## PASSAGE GIVEN

There is excitement about going back now. We will, and on to Mars. We can do space so much more safely now than back in the 60s.  Commercial companies are pioneering space tourism and later on will pioneer the mining bits. But the excitement recently is over the space elevator. The idea is that a cable can stretch all the way from the surface out into space, balanced by gravity, and used as a means to cart stuff back and forth instead of having to use rockets, making it easier, less expensive and less dangerous.

It will happen eventually on Earth. We need to make new materials that are strong enough. Carbon nanotube cables and other fancy materials will be needed that we can’t make long and strong enough yet. But the moon has lower gravity so it is much easier there and will likely happen earlier.

There are plenty of web articles about space elevators already so I don’t need to repeat everything here. But a space elevator is supported from above, a regular building is supported from below. How can we build one very tall from the ground?

## EXERCISE TASKS
1. Rewrite the space elevator passage starting at "There are plenty" and ending at "from the ground?", replacing "building" with "tower".
2. List every advantage the space elevator passage gives for moving things with a space elevator instead of rockets.
The records that follow were taken from a separate source.

[Extracted data entries]
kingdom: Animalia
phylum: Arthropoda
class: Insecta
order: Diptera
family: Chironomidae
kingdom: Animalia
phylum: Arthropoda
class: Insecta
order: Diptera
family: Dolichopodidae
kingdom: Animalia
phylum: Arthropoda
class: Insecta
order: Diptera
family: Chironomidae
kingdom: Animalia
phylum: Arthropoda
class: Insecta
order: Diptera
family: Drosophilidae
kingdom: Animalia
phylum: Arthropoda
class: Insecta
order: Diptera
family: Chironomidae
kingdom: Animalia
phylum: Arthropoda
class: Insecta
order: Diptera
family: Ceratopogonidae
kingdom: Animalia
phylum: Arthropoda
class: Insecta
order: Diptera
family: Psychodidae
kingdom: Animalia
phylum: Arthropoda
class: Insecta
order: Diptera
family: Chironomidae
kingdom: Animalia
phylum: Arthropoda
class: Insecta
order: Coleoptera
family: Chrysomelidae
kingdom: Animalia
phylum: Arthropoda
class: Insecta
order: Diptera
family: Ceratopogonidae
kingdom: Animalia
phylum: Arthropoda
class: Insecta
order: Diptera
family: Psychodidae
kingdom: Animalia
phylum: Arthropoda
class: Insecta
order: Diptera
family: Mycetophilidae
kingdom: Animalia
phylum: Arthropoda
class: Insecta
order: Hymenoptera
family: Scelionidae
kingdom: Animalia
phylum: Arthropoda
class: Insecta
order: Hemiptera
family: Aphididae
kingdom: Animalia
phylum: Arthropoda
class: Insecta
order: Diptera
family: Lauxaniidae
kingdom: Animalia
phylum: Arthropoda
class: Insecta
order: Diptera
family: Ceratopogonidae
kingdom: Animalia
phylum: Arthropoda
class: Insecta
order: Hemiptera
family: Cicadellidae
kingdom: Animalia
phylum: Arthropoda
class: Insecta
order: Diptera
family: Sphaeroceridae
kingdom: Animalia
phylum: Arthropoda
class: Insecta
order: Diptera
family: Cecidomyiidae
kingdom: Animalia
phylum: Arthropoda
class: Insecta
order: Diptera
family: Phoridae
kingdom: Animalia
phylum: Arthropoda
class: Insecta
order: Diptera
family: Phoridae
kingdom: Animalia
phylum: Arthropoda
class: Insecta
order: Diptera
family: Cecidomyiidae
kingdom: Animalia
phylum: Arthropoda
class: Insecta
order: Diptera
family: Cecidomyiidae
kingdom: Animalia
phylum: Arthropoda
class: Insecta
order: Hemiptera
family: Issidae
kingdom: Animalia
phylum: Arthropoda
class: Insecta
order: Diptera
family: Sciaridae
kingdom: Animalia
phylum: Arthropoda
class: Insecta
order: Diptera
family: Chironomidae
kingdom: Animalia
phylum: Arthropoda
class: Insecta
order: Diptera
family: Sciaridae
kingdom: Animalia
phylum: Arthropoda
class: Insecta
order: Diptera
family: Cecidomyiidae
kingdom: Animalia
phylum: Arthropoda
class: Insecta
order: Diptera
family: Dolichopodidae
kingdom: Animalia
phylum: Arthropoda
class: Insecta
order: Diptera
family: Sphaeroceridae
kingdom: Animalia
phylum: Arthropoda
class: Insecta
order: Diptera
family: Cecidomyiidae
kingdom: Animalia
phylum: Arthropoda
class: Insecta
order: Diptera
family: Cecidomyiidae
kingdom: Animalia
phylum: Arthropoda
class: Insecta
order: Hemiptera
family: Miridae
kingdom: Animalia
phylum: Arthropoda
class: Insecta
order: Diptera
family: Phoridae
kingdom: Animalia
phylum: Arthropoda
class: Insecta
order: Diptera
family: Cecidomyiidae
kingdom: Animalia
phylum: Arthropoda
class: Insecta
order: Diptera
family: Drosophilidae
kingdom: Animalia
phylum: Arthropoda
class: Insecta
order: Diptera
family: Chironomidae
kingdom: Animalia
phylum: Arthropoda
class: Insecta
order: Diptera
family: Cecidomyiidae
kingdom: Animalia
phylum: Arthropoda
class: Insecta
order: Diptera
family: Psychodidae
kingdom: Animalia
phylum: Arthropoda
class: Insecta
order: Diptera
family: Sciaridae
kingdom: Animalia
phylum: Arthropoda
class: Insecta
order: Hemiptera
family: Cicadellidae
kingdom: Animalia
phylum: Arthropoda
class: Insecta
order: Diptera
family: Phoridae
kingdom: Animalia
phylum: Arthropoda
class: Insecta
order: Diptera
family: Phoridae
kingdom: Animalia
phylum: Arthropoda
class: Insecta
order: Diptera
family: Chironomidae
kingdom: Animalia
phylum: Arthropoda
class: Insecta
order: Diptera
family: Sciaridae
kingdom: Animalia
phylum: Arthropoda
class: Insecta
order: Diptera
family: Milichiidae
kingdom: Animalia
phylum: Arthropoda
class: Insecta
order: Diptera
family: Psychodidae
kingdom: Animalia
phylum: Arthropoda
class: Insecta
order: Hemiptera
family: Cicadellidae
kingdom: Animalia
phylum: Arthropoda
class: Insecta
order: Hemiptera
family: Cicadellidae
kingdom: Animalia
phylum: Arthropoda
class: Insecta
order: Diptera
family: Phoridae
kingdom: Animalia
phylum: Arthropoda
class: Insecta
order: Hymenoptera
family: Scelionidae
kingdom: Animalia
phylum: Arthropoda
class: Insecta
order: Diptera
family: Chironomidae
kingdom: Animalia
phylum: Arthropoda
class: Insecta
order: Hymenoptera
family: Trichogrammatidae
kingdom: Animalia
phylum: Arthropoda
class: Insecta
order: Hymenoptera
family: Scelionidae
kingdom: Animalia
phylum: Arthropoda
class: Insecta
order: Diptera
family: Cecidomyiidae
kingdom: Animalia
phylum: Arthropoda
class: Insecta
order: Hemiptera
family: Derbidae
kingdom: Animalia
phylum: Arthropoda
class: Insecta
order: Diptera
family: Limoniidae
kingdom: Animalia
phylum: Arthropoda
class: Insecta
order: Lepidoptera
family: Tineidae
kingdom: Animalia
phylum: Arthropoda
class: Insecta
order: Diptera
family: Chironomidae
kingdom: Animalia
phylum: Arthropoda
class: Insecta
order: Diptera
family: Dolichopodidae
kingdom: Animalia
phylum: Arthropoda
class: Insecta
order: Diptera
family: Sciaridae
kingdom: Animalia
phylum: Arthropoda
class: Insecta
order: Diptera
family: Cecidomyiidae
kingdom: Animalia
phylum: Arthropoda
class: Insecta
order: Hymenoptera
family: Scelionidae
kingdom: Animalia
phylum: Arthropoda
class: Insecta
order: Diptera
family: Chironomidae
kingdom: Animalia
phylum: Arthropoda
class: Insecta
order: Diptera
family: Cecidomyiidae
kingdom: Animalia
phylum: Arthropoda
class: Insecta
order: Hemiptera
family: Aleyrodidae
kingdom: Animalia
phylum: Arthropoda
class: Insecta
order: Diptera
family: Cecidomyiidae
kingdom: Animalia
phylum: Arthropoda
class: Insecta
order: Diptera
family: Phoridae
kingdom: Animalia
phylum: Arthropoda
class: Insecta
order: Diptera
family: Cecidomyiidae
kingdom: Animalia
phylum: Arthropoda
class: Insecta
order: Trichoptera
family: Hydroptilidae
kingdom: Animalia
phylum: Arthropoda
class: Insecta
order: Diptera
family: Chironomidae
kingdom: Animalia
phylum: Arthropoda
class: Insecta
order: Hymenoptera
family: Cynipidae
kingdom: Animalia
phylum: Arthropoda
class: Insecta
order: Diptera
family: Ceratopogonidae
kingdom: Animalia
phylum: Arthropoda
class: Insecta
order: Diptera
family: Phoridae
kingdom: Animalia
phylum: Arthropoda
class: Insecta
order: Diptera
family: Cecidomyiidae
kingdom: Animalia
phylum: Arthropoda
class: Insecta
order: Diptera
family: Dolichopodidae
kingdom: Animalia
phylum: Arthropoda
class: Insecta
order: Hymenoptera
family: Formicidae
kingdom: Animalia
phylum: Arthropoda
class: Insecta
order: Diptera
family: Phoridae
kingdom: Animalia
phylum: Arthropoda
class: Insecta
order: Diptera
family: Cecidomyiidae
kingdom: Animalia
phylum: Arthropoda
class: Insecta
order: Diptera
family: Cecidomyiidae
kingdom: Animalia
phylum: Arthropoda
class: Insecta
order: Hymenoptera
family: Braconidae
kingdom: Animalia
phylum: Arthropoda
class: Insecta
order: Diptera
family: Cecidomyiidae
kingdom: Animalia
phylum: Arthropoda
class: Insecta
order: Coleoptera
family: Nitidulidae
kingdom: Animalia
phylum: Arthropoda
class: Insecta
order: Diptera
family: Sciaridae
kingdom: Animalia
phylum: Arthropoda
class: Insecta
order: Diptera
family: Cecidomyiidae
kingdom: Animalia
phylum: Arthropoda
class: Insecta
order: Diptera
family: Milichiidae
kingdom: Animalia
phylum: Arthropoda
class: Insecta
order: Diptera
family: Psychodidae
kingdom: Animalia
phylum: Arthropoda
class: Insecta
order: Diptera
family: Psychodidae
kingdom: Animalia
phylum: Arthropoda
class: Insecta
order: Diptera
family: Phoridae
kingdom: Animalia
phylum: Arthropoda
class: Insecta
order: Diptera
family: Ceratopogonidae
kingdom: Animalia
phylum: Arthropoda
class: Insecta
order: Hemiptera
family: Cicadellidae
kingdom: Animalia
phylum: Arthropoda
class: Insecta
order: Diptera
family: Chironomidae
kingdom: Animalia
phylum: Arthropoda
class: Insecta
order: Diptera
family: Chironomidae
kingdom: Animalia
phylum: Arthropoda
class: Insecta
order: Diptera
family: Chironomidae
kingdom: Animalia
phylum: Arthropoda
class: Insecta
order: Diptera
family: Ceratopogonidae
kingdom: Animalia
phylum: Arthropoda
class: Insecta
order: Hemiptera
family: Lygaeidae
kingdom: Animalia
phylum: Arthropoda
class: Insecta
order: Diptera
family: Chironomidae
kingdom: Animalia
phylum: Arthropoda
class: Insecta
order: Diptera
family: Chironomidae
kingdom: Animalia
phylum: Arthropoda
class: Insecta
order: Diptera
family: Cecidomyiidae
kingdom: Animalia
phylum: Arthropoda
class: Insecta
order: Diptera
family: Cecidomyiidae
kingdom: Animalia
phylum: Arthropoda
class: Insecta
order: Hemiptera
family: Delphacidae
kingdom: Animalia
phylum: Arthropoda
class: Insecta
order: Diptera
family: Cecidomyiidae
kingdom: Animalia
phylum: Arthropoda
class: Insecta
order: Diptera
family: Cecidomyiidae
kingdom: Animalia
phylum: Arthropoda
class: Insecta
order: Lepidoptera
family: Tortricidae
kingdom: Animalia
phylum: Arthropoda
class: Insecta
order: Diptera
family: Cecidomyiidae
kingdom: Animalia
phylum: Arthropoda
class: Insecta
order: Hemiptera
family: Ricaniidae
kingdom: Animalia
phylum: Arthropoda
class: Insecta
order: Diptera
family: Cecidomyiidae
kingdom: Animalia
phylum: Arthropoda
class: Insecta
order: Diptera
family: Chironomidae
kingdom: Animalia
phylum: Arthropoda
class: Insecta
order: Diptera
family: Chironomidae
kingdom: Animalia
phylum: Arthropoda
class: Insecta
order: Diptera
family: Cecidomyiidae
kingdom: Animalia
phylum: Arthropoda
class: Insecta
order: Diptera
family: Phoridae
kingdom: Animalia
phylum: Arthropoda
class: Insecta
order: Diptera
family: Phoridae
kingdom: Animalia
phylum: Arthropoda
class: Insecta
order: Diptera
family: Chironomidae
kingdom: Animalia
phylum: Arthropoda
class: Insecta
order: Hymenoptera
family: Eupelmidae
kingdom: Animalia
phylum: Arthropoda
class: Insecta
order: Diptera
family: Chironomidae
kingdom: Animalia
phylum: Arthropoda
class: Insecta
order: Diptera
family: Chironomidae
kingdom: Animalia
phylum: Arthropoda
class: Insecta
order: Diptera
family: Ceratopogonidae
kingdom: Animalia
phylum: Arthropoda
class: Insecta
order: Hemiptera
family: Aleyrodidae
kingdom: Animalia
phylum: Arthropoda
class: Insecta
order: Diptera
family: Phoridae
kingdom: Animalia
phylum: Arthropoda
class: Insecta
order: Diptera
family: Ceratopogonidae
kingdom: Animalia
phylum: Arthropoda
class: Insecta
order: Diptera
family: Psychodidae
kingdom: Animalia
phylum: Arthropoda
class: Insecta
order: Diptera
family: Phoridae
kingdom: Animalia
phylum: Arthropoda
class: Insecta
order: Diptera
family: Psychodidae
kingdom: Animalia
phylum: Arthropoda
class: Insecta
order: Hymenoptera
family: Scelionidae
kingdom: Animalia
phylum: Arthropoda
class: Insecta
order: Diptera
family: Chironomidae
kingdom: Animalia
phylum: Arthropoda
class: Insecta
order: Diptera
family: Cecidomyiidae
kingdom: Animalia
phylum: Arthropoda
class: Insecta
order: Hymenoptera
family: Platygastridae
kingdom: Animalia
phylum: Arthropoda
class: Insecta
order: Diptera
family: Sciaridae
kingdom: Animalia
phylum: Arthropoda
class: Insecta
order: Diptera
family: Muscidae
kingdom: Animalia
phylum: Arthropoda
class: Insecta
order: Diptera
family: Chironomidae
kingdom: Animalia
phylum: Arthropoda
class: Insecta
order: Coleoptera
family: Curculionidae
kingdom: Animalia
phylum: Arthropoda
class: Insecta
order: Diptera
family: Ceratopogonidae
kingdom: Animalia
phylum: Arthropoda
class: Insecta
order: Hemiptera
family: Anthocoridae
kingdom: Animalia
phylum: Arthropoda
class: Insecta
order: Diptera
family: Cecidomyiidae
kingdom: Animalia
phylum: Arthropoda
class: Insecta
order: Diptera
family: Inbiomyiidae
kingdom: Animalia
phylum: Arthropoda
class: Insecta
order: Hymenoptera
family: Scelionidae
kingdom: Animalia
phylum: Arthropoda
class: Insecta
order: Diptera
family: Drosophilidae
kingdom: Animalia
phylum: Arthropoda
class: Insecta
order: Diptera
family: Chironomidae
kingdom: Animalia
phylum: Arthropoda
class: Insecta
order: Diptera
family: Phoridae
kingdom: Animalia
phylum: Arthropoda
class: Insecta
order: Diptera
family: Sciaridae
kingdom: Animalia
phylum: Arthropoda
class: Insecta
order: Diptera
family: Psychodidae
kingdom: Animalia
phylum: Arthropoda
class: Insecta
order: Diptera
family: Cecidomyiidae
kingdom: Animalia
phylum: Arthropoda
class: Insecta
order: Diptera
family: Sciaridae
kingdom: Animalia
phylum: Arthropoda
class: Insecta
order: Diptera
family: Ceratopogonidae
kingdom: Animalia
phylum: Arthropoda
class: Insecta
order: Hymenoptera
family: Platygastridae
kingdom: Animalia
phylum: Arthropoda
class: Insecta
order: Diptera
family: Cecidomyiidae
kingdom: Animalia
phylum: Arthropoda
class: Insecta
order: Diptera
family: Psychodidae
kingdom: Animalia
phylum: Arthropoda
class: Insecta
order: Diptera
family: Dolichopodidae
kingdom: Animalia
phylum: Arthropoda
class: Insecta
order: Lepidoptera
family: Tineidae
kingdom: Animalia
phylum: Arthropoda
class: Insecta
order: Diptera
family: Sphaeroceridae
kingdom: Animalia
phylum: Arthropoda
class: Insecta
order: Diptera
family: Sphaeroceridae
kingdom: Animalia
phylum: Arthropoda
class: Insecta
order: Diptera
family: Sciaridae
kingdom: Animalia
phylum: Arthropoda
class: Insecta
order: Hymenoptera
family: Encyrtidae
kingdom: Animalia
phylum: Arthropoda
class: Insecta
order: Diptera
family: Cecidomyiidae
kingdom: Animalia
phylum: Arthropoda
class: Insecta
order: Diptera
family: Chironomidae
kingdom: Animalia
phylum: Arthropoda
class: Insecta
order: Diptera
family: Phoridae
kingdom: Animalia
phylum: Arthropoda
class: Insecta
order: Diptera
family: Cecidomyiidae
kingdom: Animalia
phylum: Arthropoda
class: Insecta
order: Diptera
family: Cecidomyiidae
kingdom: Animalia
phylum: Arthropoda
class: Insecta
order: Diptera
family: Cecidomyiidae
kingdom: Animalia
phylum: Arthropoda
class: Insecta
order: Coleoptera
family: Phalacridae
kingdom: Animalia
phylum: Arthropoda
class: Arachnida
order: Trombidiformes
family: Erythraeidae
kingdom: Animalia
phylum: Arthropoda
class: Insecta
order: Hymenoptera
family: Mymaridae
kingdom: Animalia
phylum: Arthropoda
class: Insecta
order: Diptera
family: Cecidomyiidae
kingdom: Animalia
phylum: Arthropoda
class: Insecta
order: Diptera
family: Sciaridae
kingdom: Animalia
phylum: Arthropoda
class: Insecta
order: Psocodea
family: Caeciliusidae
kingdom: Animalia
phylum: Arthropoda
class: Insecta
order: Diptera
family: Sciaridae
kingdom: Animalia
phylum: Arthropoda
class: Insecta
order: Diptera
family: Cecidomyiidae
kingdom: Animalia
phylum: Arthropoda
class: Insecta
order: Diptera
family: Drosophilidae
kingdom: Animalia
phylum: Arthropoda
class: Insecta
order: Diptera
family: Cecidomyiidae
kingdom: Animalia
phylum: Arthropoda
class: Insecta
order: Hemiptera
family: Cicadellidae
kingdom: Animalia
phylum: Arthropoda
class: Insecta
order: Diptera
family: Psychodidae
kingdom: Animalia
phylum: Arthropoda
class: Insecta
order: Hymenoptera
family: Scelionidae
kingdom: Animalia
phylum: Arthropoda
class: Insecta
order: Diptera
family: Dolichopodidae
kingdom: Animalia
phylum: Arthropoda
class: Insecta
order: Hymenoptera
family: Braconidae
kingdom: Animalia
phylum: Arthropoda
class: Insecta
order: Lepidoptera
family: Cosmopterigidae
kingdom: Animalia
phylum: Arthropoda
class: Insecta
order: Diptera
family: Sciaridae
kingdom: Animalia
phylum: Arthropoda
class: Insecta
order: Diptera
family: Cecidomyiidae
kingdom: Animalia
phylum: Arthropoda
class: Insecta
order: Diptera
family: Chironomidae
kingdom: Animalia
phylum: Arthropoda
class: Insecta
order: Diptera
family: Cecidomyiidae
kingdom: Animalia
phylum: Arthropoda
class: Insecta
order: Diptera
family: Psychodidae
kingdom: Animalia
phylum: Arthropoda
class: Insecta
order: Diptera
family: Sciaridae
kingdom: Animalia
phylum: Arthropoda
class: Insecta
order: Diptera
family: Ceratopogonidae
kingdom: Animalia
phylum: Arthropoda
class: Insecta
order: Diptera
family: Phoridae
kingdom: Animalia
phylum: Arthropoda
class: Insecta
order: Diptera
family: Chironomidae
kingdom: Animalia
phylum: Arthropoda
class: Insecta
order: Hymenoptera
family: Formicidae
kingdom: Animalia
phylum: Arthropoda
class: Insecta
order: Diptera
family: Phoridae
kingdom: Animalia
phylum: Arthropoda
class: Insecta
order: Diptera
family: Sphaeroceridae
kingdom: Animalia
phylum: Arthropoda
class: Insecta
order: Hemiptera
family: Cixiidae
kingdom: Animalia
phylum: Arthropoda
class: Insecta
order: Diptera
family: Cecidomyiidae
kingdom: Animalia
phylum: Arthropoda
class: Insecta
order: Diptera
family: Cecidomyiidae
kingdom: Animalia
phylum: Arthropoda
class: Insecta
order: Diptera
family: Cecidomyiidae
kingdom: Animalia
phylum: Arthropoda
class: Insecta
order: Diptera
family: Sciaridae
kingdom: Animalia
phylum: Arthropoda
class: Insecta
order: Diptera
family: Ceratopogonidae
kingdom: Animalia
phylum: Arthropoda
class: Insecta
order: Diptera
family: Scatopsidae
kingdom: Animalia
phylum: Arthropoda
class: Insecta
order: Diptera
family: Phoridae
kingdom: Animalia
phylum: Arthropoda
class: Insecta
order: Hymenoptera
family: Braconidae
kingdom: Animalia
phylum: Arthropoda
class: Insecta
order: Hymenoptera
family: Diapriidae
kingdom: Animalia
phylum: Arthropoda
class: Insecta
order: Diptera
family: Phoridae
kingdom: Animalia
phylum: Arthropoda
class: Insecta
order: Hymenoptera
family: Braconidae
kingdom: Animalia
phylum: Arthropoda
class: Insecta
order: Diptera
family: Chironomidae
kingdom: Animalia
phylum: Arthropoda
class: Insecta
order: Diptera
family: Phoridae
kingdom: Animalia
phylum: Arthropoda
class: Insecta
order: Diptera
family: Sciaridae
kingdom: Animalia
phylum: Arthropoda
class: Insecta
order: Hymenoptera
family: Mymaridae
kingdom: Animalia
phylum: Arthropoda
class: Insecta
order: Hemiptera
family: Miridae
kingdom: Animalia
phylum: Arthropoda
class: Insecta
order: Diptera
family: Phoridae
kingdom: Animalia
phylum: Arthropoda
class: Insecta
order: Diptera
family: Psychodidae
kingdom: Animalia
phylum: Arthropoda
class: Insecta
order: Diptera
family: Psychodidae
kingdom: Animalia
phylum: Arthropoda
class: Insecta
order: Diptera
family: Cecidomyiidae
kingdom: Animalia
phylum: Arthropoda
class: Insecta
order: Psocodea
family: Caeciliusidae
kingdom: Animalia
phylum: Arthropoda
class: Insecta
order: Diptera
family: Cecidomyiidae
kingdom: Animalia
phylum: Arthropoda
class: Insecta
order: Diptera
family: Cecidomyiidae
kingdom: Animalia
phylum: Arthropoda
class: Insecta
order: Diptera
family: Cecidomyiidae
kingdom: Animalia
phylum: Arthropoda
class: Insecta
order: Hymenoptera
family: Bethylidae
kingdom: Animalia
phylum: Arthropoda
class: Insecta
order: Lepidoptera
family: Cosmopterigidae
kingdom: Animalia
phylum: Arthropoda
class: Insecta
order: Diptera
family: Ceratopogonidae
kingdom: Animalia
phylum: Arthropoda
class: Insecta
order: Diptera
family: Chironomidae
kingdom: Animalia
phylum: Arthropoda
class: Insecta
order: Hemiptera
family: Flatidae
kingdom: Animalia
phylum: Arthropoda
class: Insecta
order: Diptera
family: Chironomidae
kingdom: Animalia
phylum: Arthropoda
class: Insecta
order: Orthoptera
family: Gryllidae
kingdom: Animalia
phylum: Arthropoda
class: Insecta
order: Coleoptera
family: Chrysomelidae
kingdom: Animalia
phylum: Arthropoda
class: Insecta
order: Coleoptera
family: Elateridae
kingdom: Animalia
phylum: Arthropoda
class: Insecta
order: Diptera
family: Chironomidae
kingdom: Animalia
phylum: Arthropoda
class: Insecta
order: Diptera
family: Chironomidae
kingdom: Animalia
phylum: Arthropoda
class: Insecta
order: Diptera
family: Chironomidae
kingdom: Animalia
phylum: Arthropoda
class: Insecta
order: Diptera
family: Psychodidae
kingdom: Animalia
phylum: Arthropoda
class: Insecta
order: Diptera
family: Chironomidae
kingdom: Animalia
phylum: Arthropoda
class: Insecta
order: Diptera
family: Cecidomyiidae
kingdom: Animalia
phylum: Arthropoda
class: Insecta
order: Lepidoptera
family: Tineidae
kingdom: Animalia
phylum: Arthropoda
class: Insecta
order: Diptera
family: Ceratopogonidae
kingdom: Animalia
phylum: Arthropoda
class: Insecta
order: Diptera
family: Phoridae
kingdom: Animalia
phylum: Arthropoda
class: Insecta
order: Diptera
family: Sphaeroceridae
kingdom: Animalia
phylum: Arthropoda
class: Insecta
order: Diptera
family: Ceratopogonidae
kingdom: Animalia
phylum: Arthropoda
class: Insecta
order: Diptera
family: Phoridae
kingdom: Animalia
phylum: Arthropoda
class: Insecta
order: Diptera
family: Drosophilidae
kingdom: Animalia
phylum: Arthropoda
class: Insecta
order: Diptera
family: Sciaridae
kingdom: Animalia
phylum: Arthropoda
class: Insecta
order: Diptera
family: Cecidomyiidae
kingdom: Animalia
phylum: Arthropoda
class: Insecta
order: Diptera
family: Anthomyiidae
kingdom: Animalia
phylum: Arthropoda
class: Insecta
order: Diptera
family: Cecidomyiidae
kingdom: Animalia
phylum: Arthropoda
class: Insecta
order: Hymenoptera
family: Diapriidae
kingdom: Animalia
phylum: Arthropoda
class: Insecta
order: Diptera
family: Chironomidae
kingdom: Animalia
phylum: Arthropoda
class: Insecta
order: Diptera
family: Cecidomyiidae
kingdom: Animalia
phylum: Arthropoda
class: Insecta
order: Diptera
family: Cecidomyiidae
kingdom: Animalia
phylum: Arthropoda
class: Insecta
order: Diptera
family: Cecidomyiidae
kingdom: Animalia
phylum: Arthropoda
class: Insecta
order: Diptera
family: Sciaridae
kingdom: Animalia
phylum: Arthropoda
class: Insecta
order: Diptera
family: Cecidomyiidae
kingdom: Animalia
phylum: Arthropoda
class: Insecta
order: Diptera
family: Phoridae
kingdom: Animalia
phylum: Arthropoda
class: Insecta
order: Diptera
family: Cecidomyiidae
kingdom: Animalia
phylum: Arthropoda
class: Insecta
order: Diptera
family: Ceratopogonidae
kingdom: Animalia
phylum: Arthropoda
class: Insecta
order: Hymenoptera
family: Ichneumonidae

## ANSWERS FOR THIS EXERCISE
1.
There are plenty of web articles about space elevators already so I don’t need to repeat everything here. But a space elevator is supported from above, a regular tower is supported from below. How can we build one very tall from the ground?

2.
easier
less expensive
less dangerous